What do you eat now?
You might want to think twice about a diet that’s highly restrictive in terms of what you can eat. Diets often fail when people force themselves to stray too far from their established eating likes and dislikes. The ultimate goal should be striking a healthy balance between fruits, veggies, whole grains, lean meats and fish, and “good” fats like nuts and sunflower seeds. A low-carb diet? Not if you’re the type of person who craves bread morning, noon and night. If you don’t like to cook, then a meal plan requiring you to whip up elaborate dishes might be more trouble than it’s worth. Assuming that you have kids, you should also take into account the kinds of kid-friendly foods you’ll need to stock your pantry with to keep your little ones happy.

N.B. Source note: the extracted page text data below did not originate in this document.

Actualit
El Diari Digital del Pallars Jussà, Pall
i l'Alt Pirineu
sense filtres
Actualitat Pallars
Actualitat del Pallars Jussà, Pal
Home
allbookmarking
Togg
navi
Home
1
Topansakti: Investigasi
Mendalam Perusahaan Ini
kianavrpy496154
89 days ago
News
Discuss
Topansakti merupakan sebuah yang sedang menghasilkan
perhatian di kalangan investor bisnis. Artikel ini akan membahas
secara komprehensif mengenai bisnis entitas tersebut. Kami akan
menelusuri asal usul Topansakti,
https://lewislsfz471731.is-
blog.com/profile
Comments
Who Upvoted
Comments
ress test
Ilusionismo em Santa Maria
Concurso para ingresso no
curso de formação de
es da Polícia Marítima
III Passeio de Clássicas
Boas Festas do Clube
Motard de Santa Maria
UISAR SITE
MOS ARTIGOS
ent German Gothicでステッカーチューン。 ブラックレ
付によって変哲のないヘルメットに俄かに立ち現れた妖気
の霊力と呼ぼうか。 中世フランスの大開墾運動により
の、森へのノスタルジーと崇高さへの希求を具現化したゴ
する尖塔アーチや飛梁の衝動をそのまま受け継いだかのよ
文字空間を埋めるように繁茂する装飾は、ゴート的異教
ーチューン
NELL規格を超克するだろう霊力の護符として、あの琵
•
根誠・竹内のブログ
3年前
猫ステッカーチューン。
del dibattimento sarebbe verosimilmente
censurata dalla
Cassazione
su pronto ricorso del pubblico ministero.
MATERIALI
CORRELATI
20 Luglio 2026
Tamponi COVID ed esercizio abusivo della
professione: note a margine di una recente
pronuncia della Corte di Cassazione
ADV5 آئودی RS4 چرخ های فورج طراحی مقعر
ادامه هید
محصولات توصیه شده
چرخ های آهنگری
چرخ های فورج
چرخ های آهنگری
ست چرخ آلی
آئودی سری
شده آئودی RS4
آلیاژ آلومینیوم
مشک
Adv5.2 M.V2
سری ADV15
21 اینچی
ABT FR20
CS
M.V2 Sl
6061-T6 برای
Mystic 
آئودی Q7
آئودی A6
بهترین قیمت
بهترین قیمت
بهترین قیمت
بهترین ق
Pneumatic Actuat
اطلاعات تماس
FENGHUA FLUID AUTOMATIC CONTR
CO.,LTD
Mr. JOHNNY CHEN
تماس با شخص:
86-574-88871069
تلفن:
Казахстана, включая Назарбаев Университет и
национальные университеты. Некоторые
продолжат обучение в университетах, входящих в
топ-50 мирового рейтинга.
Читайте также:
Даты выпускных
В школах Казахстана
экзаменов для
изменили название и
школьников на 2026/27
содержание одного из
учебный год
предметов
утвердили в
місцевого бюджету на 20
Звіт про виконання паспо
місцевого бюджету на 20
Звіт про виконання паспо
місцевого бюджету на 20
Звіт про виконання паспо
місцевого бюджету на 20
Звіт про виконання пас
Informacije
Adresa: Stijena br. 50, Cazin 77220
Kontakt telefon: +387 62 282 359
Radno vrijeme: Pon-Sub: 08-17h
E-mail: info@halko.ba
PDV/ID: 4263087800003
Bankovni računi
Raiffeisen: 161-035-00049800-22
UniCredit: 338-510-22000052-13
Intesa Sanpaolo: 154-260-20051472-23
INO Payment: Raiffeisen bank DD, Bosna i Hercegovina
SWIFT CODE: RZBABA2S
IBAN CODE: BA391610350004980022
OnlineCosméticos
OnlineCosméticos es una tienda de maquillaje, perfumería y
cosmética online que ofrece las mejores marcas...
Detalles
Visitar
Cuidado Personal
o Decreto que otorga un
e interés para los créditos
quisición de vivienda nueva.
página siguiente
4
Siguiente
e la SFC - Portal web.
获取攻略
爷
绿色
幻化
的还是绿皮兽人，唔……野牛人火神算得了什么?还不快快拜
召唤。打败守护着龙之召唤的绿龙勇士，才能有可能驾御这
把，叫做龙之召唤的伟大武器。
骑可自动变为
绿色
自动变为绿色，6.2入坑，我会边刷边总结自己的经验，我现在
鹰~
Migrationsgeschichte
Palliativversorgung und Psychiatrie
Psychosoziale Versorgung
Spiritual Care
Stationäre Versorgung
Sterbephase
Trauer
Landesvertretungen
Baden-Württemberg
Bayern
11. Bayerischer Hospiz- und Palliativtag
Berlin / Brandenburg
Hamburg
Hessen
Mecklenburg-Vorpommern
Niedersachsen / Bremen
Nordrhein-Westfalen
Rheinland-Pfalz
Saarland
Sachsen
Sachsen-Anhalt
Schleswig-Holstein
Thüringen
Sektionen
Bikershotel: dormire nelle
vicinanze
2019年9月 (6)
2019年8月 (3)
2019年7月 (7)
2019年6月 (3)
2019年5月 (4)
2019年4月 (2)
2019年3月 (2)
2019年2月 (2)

How do you like to get exercise?
Have you ever heard of people actually gaining weight while training for a marathon? Trust me, it happens. When it comes to weight loss, what you eat ultimately trumps how much you exercise. That said, every effective weight loss plan must include a fitness component.
How do you like to work up a sweat? Do you enjoy reclining in an elliptical machine while reading US Weekly or do you prefer going for a hike with your dog? Whatever activity gets you moving, try doing it 4-5 times a week. If you need some extra encouragement and want to tap into the kid inside you, look for a community that organizes kickball games and other fun meet-ups.
How much are you willing to spend?
Lastly, when choosing a new weight loss plan, decide whether cost is a factor. While sites like HealthUnlocked and SparkPeople are completely free to use, others require members to pay for meals, coaching and other services.